Conference Proceeding

Publication Date

3-25-2017

Abstract

In this paper, delivered at the March 2017 meeting of the Northeast Modern Language Association, I discuss my experience with teaching sermons at Marshall University, a public institution in Huntington, WV. I have done this in four classes over the past several years: “Good Essays” (a 200-level general-education course in the English Department); “God Talk” (another gen-ed course, team-taught with a faculty member in religious studies); “Sermon: Text and Performance” (a 400-level class in the Honors College); and “The Victorian Spoken Word” (a graduate seminar in English).

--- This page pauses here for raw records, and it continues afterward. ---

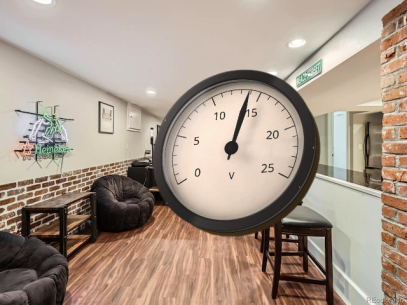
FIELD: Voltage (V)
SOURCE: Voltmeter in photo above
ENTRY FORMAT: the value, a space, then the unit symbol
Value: 14 V
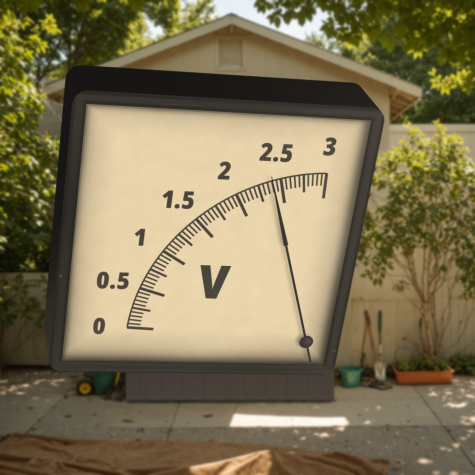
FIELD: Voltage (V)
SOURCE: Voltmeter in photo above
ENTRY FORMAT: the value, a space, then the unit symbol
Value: 2.4 V
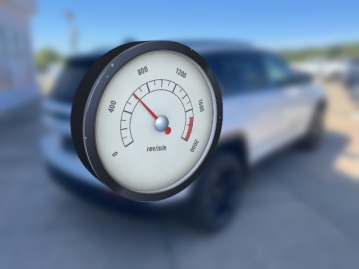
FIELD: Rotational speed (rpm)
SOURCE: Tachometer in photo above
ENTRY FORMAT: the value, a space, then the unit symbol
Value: 600 rpm
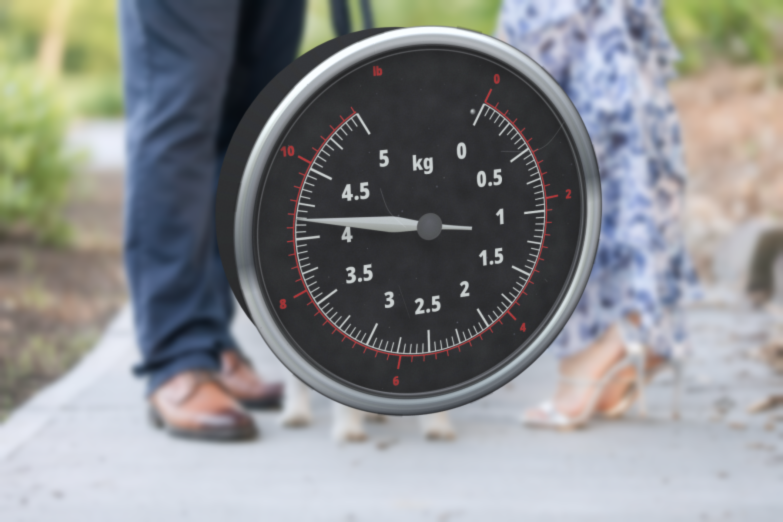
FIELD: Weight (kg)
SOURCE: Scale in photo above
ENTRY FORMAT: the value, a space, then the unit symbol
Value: 4.15 kg
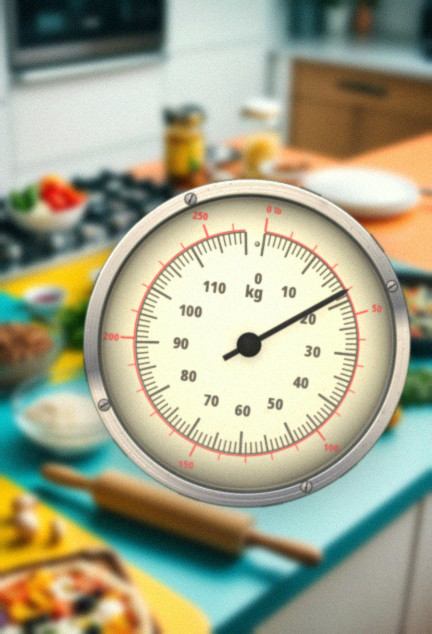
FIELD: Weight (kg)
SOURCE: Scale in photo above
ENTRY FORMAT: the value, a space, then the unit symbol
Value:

The audiences were very different, as were the texts we used (Newman, Spurgeon, and other Victorians in “Good Essays” and the graduate seminar, a mix of countries and time periods in the other two) and the amount of time we spent on sermons in each class (one class period in “Good Essays” and “Spoken Word,” two weeks in “God Talk,” and the entire semester in the Honors class). I discuss why I chose the texts I did (and, in the case of the Honors class, what led me to create an entire course on preaching), how I presented them in class, and how the students responded to them. I also offer some remarks about what these experiences taught me about the challenges and opportunities that come with teaching religious rhetoric in a secular environment.